Tests. The big one: I've only started to think about tests recently as the design has settled, but so much system-level trickery is employed, always spread out across at least 2 processes, that an effective test strategy is so far elusive. Logical tests don't capture any of the complex OS/IO ordering behaviour, and while typical integration tests would capture that, they are too coarse to rely on for catching new bugs quickly and with strong specificity.
Why are you writing about this now?
If you read this far, there's a good chance you either work in infrastructure tooling, or were so badly burned by your experience there that you moved into management. Either way, you might be the person who could help me spend more time on this project. Perhaps you are on a 10-person team with a budget, where 30% of the man-hours are being wasted on Ansible's connection latency? If so, you should definitely drop me an e-mail.

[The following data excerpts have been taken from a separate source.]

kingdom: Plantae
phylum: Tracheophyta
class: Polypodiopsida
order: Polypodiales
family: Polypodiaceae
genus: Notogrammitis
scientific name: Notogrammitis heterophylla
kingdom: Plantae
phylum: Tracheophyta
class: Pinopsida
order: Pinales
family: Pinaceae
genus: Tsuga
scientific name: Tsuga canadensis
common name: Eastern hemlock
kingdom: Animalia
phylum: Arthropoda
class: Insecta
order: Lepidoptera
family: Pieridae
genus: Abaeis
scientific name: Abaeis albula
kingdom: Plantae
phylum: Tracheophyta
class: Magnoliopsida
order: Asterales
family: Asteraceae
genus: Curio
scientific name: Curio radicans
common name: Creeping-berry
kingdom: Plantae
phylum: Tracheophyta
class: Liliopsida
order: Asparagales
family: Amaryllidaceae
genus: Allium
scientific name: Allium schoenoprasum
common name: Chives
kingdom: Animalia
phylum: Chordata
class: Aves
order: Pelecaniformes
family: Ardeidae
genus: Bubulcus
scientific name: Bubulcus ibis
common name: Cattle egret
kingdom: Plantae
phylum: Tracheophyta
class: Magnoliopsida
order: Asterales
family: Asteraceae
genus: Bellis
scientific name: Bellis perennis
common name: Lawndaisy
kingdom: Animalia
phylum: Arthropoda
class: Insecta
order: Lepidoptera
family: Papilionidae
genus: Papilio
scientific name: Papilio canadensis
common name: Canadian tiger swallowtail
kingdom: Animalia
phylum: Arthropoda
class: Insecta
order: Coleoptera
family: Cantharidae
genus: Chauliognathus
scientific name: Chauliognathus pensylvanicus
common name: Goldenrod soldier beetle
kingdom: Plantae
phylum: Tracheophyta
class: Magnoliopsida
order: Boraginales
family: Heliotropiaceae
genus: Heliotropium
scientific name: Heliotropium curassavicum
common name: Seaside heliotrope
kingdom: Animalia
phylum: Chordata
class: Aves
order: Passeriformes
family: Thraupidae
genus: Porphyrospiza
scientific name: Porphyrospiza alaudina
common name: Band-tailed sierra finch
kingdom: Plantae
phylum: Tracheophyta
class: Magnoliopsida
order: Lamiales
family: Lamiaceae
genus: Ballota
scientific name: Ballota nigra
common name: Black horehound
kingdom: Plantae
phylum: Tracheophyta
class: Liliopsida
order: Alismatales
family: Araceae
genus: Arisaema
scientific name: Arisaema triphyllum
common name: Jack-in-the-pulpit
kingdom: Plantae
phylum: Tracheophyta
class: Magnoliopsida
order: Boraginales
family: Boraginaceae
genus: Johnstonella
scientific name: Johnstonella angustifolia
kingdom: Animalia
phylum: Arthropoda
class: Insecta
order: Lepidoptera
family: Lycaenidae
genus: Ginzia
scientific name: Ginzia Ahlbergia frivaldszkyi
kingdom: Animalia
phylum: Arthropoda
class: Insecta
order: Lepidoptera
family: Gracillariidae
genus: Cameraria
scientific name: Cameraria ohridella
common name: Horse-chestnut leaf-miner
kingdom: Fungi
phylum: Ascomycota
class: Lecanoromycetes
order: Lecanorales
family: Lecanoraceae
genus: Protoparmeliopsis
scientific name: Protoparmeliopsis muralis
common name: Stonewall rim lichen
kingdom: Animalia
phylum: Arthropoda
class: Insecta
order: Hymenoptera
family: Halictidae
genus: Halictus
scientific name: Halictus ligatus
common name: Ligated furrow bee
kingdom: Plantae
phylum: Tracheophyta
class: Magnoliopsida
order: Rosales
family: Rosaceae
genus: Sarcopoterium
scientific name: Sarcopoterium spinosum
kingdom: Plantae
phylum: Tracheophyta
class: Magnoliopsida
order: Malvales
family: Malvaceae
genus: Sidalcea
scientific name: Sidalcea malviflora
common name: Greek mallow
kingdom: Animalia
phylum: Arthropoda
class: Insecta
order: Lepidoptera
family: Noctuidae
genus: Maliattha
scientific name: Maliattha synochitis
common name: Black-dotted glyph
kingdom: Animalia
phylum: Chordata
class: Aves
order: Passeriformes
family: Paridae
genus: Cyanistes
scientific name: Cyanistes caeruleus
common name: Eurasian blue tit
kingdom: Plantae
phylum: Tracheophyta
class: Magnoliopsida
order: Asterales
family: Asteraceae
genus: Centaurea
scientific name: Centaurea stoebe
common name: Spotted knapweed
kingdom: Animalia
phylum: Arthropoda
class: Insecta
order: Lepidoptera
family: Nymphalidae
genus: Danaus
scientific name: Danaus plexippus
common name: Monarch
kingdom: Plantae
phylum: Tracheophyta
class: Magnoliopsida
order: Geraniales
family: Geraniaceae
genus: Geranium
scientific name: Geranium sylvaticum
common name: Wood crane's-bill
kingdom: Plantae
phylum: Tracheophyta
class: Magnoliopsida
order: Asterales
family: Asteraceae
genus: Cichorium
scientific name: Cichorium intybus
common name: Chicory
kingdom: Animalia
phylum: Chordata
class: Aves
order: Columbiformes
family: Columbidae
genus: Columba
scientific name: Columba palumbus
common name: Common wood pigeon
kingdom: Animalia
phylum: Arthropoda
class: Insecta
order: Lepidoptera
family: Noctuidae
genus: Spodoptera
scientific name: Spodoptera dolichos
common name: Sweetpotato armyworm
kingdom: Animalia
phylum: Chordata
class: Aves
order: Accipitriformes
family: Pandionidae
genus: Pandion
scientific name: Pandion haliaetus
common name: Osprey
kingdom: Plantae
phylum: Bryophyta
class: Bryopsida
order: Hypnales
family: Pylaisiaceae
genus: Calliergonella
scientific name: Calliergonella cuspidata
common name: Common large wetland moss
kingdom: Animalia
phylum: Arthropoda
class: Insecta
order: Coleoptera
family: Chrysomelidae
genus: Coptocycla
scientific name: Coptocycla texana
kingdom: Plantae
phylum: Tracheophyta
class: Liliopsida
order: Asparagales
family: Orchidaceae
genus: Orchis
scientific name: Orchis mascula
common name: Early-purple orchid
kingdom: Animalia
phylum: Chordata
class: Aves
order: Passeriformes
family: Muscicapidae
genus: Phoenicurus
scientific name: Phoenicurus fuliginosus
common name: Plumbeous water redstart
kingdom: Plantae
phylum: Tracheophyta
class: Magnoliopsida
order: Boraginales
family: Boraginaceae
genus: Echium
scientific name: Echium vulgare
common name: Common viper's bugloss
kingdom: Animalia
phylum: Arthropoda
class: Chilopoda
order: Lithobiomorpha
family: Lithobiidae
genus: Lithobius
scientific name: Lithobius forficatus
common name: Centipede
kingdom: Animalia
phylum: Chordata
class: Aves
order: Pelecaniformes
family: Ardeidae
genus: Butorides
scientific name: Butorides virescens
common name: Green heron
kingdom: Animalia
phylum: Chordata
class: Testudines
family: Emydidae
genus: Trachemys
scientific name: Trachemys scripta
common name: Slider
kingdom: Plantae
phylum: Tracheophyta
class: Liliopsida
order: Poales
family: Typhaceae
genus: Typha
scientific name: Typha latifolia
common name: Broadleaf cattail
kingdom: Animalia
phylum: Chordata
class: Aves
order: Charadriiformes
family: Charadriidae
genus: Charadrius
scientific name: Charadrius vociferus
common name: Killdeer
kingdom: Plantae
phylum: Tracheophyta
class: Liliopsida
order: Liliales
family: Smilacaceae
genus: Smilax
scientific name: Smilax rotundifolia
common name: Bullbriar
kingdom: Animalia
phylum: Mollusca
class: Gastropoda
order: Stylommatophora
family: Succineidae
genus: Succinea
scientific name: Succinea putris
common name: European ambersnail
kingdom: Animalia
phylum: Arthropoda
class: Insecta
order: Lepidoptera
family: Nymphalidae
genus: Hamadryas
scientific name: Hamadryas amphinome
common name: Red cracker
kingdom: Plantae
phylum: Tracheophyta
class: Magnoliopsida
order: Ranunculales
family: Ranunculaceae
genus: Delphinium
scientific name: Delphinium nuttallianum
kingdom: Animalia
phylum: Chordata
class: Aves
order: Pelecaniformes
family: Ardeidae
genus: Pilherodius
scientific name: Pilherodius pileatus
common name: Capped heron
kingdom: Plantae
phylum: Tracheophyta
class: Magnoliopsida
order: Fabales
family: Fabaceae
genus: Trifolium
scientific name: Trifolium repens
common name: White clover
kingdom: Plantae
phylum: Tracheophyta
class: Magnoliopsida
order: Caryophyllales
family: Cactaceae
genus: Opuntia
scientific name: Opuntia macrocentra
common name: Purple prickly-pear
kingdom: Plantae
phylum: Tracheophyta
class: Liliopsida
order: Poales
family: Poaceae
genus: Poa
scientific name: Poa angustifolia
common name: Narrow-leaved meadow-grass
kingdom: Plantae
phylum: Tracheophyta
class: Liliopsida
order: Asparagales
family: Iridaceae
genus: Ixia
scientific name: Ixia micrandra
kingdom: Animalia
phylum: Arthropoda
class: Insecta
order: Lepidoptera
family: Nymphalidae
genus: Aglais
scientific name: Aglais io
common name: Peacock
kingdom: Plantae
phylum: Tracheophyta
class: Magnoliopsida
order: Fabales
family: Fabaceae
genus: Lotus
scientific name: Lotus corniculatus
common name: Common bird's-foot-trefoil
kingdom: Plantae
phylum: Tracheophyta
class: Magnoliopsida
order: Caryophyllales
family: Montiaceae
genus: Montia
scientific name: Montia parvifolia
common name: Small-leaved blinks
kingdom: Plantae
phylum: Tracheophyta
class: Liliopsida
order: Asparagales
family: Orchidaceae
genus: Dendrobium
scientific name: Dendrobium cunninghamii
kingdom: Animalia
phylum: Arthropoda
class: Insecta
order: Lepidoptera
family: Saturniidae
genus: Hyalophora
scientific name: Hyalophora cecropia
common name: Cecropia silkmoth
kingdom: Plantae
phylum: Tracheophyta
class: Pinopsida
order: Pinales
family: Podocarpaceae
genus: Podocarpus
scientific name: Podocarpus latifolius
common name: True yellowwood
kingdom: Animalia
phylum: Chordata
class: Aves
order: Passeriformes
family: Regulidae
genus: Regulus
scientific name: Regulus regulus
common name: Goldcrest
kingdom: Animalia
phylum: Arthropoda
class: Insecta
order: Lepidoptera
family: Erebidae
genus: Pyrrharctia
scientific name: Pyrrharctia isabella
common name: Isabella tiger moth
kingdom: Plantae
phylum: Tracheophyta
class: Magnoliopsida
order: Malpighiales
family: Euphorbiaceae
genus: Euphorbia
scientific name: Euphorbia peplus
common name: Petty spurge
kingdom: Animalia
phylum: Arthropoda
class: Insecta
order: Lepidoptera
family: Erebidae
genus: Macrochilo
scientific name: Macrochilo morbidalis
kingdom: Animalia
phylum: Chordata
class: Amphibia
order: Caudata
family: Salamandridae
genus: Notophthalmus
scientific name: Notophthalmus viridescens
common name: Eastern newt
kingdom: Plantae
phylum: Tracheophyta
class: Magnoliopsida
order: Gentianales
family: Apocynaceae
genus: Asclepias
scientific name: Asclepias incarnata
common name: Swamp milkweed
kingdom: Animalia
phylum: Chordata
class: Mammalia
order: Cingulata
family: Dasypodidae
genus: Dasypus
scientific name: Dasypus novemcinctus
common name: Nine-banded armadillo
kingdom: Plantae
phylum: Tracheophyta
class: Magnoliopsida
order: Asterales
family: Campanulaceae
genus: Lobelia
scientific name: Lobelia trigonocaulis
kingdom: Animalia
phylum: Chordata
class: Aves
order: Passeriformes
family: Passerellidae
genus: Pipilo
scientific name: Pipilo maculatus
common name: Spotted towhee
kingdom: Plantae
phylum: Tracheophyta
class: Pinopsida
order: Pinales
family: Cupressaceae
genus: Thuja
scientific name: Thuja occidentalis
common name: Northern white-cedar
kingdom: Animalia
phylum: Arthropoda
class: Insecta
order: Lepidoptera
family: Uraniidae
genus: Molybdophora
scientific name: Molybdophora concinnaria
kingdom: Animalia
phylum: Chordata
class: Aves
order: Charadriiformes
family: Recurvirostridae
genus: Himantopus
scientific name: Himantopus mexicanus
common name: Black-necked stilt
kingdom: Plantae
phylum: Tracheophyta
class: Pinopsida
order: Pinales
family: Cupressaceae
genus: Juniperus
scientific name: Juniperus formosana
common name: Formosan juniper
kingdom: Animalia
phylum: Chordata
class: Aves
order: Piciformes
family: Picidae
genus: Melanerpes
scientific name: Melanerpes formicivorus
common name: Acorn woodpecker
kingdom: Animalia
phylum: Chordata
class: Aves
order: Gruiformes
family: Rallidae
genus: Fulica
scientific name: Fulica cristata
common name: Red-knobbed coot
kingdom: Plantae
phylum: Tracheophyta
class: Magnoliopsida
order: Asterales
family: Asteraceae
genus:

The problem with projects like this is that it is almost impossible to justify commercially, it is much closer to research than product, and nobody ever wants to pay for that. However, that phase is over, the base implementation looks clean and feels increasingly solid, my development tasks are becoming increasingly target-driven, and I'd love the privilege to polish up what I have, to make contemporary devops tooling a significantly less depressing experience for everyone involved.
If you merely made it to the bottom of the article because you're interested or have related ideas, please drop me an e-mail. It's not quite ready for the prime time, but things work more than sufficiently that early experiementation is probably welcome at this point.
Meanwhile I will continue aiming to make it suitable for use with Ansible, or perhaps a gentle fork of Ansible, since its internal layering isn't the greatest.